TASK ITEM:
Please give back only the lines below from the one containing "Allergies and Health" to the one containing "Scanned Documents Dashboard.", each repeated word for word, both ends included.

RECORDS TO USE:
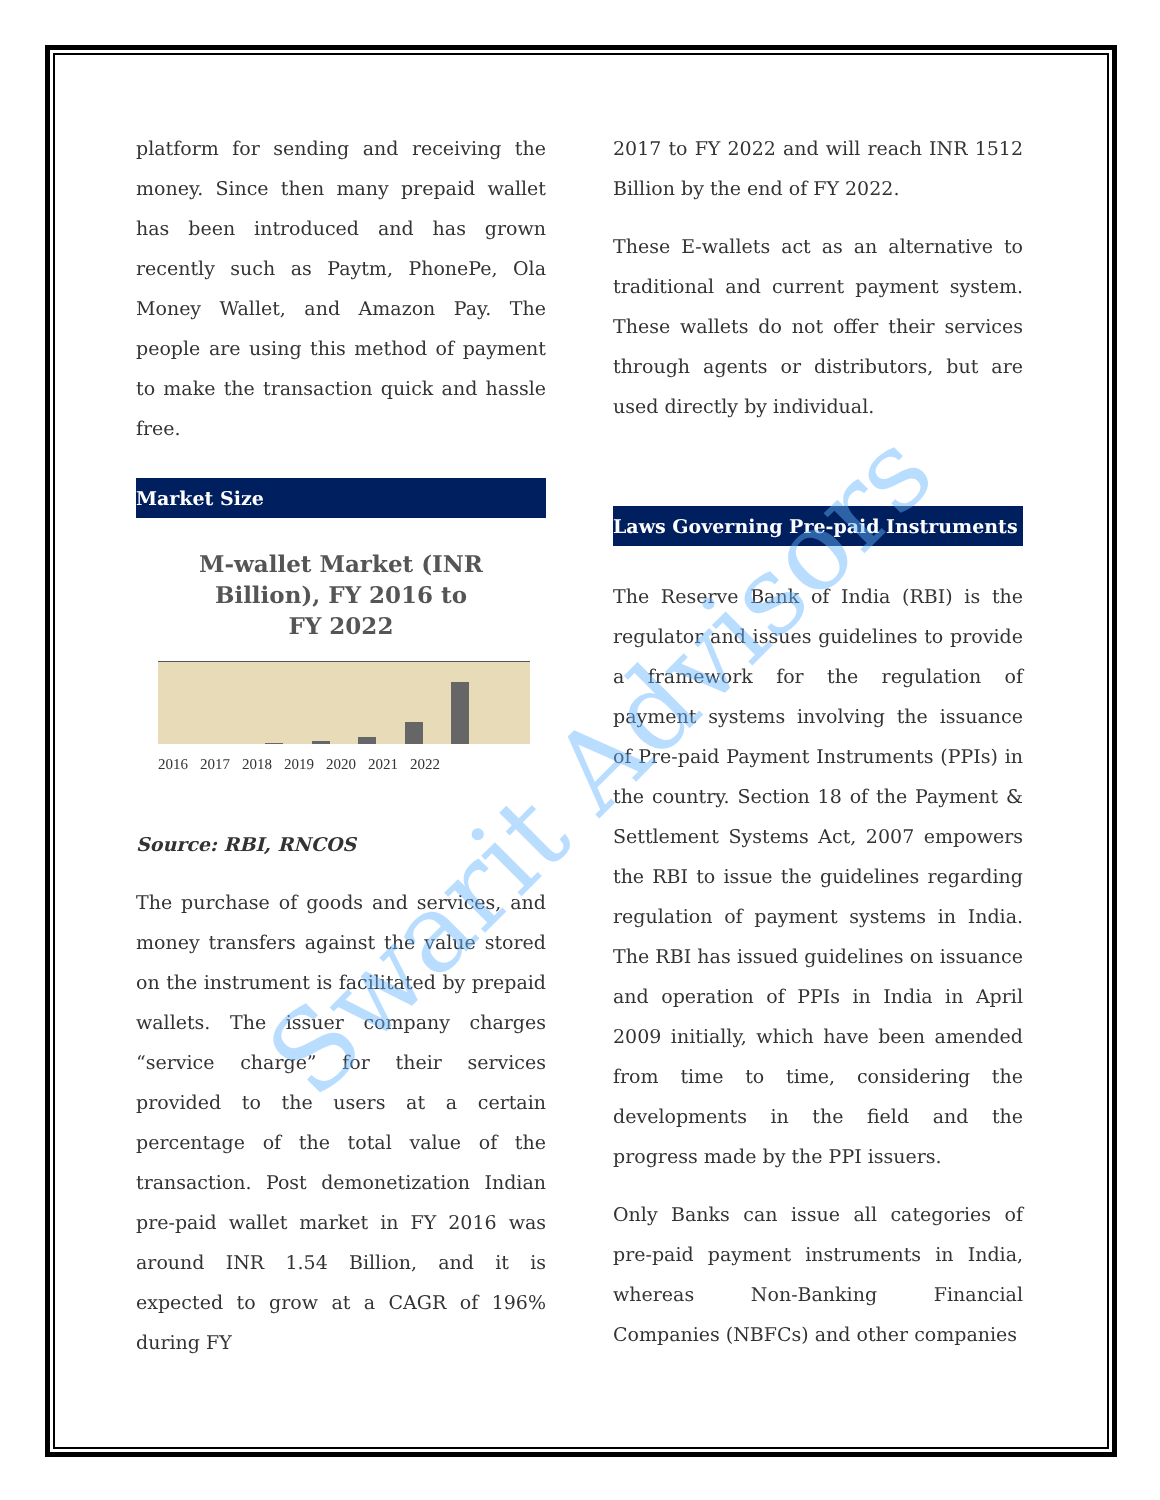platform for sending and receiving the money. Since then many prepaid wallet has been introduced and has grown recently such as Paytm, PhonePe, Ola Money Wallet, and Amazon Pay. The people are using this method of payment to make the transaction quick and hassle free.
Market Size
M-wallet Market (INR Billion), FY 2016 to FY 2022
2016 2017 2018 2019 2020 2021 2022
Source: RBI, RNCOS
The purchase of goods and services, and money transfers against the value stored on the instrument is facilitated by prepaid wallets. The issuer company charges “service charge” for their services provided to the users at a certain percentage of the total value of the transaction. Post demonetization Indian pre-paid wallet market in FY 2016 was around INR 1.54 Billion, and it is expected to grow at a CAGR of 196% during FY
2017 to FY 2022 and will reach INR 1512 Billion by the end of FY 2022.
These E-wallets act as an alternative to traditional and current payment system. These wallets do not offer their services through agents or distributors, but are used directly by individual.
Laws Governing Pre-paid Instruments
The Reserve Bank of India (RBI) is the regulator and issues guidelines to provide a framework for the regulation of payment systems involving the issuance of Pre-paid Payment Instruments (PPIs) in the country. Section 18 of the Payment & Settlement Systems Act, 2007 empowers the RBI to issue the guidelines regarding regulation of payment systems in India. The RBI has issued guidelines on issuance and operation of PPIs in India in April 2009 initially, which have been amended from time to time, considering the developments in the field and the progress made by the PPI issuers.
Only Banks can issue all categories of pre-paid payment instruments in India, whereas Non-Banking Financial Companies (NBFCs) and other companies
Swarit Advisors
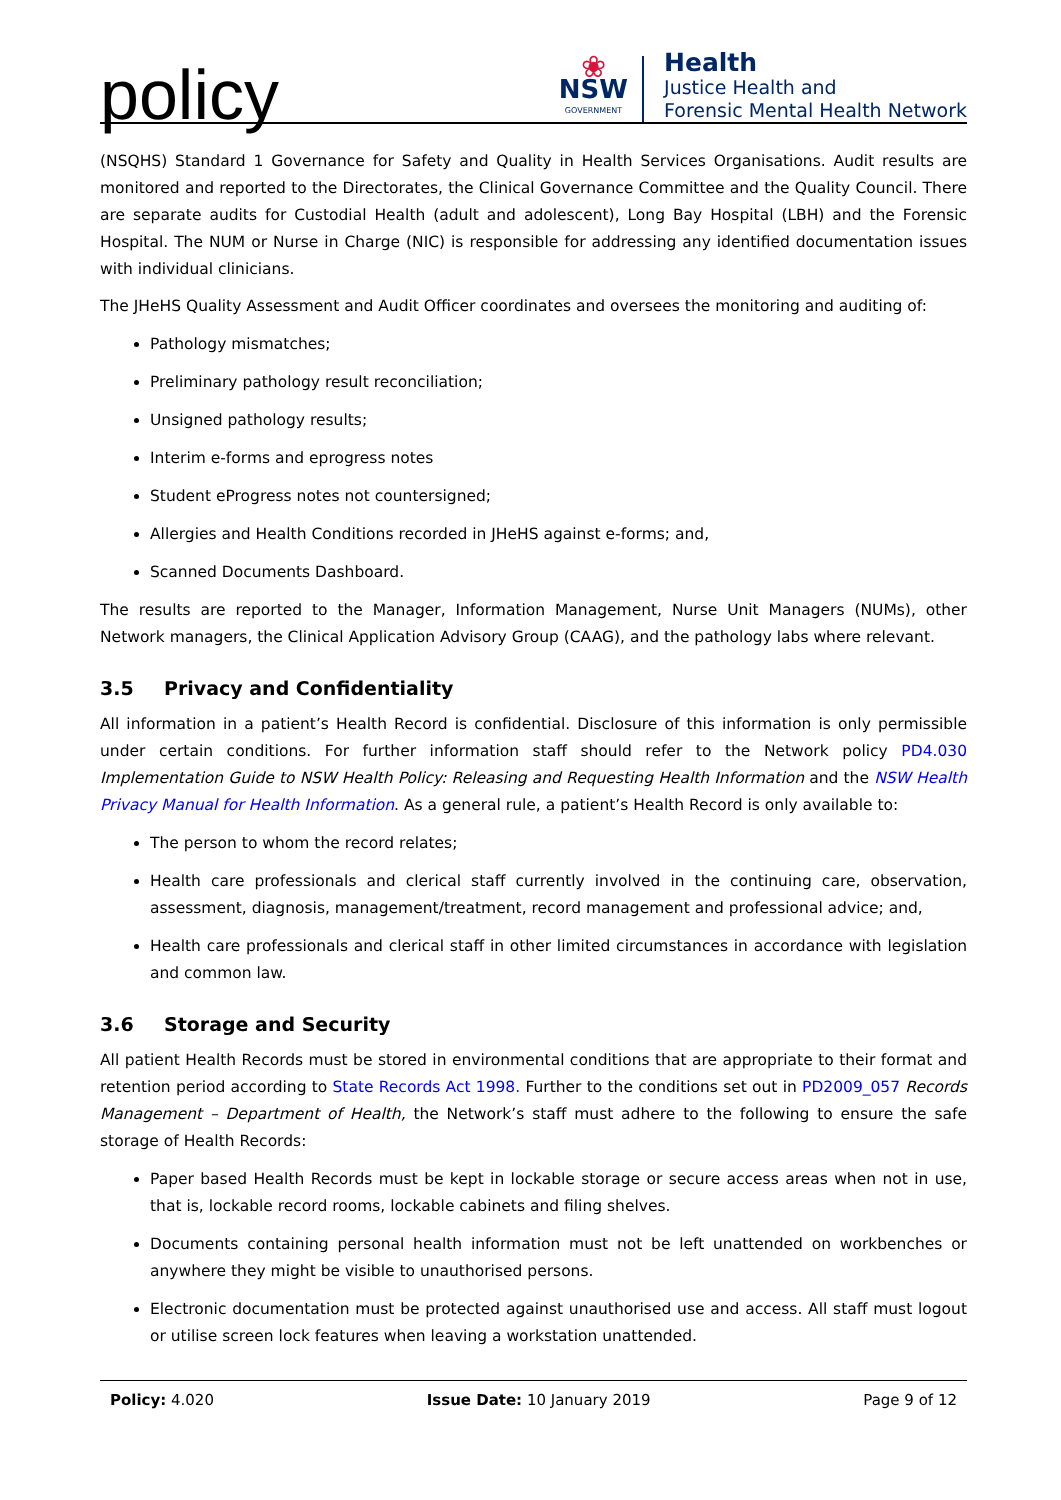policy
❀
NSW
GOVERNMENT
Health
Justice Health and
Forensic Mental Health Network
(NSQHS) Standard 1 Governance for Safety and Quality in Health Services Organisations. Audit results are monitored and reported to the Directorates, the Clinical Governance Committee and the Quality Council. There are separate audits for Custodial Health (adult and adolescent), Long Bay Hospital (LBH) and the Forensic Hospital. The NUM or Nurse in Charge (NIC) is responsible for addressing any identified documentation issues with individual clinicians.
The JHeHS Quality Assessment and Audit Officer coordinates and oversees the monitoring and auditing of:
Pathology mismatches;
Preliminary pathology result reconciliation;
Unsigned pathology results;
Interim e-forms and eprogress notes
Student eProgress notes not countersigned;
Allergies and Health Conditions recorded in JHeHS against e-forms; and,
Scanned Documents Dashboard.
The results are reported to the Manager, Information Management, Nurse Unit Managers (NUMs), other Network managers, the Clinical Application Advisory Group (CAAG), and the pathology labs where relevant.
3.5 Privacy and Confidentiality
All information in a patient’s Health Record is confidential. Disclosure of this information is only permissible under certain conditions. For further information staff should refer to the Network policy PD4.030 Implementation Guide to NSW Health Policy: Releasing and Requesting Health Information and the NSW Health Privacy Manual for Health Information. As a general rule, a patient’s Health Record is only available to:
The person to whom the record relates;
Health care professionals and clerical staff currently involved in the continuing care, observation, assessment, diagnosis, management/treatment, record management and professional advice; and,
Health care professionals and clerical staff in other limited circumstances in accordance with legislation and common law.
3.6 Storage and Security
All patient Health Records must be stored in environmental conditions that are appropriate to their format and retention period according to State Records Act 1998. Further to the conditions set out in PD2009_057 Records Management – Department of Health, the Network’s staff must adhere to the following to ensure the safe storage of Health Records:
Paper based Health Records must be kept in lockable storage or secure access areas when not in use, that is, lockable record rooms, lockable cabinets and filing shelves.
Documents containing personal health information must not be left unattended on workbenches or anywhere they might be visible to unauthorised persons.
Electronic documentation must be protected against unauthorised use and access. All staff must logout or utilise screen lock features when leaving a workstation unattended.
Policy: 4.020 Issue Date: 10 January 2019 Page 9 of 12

* * *

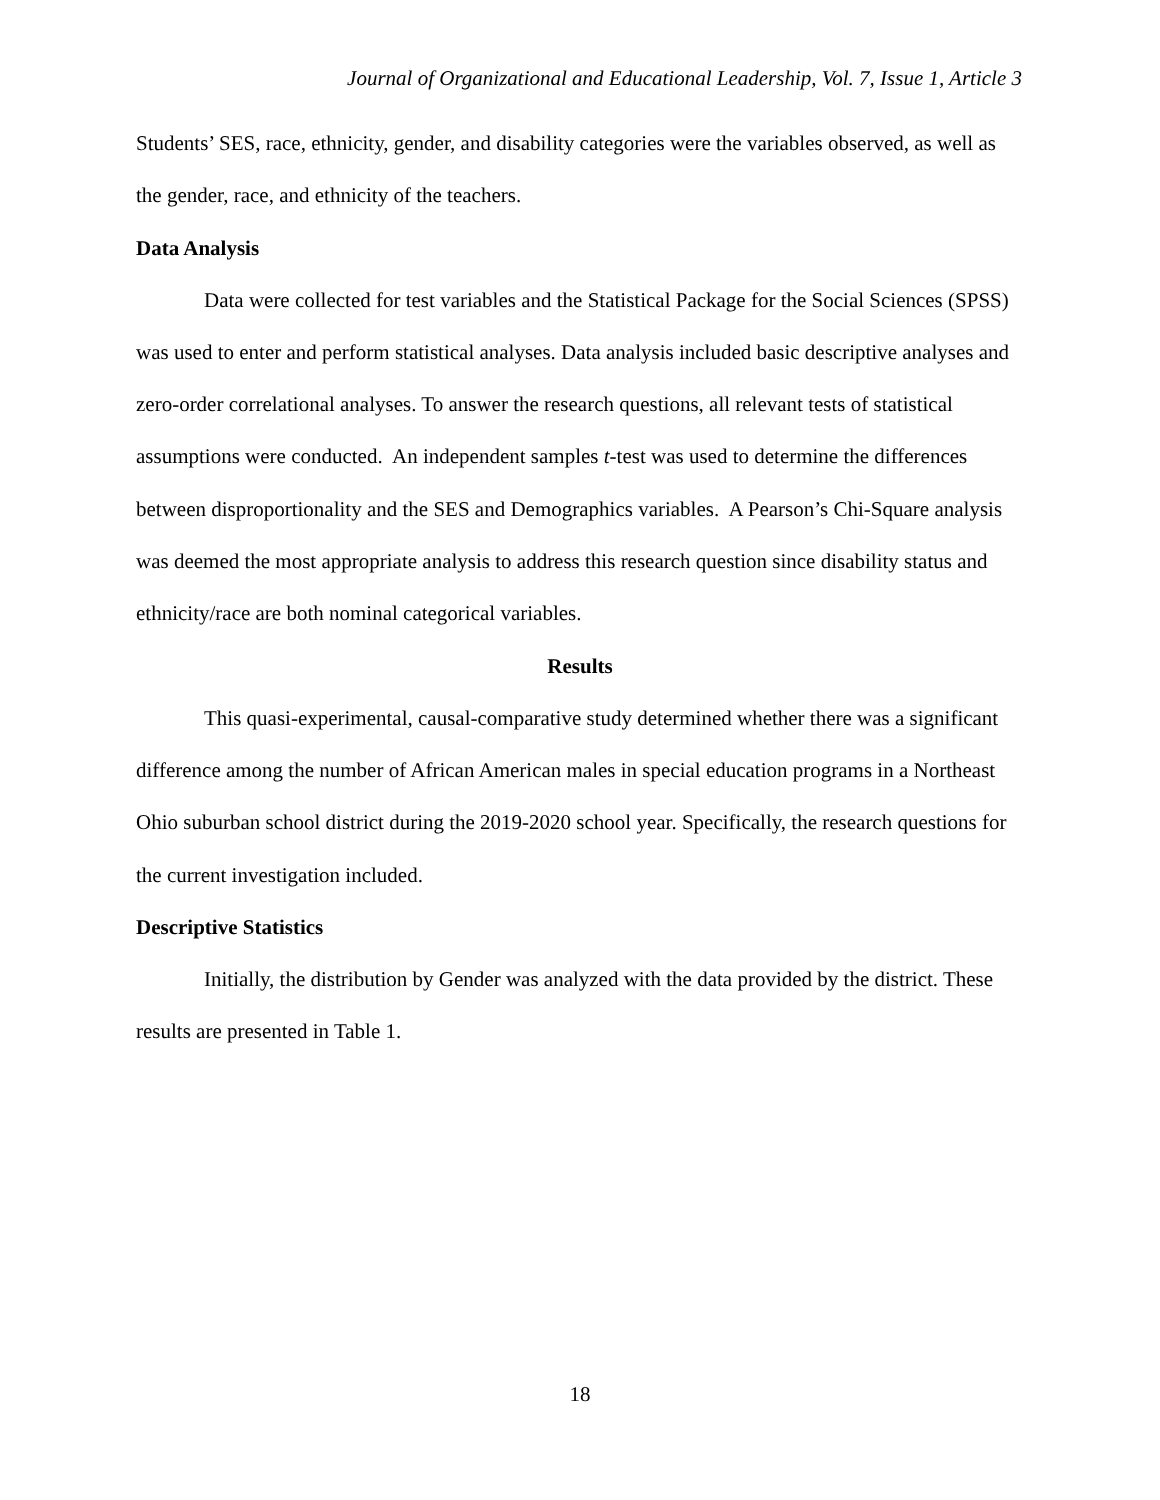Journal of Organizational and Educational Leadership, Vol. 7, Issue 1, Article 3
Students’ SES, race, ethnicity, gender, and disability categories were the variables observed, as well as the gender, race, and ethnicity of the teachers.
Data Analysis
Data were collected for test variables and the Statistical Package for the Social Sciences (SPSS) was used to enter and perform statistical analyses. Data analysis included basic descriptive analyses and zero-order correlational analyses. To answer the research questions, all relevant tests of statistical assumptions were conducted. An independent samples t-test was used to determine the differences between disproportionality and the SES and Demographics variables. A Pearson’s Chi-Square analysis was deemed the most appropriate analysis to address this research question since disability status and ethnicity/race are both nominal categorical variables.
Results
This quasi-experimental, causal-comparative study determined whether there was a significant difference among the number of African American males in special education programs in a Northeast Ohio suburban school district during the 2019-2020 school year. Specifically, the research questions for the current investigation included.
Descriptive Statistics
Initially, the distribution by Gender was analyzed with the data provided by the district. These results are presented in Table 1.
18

...

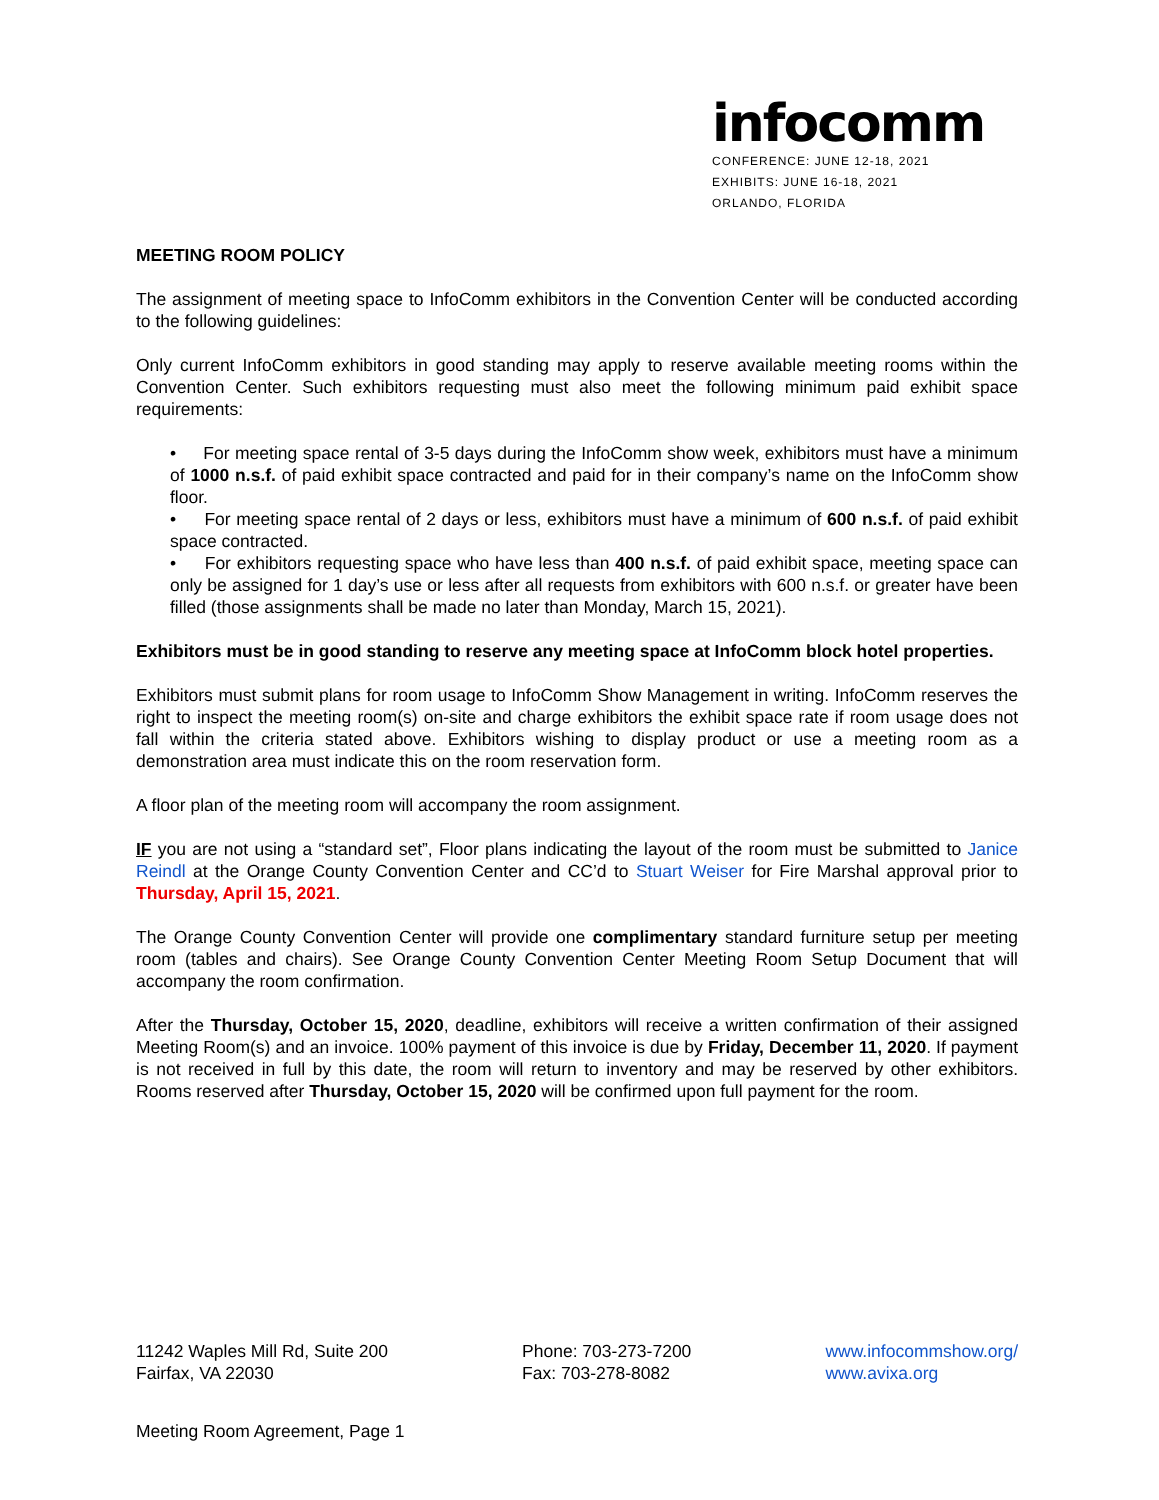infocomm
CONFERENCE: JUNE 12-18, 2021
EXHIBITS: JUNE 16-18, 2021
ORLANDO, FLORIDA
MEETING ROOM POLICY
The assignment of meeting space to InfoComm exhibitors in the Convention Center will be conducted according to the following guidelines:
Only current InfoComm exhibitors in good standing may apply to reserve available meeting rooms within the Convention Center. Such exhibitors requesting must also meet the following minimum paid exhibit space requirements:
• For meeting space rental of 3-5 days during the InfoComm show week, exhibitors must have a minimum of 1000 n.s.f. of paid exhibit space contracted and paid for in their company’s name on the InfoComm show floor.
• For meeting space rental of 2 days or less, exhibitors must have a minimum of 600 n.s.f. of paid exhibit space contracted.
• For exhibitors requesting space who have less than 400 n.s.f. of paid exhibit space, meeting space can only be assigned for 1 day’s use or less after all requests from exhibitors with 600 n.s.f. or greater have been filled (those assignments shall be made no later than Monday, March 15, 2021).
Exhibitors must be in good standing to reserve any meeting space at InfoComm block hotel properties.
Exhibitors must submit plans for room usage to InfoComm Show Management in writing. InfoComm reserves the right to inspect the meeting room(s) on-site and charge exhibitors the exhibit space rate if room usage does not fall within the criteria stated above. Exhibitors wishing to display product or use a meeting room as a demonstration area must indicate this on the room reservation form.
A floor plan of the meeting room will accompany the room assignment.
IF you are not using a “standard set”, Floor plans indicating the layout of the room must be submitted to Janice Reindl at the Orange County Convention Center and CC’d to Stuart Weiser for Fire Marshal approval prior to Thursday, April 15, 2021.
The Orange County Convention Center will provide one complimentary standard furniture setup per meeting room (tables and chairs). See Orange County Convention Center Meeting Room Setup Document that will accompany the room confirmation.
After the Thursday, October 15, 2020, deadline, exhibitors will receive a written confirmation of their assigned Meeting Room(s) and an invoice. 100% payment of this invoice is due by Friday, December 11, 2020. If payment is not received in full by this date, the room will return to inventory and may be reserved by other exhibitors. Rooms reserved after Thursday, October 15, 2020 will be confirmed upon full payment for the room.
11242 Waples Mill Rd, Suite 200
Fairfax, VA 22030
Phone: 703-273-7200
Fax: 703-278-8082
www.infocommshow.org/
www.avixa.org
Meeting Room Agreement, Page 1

OUTPUT BELOW:
Allergies and Health Conditions recorded in JHeHS against e-forms; and,
Scanned Documents Dashboard.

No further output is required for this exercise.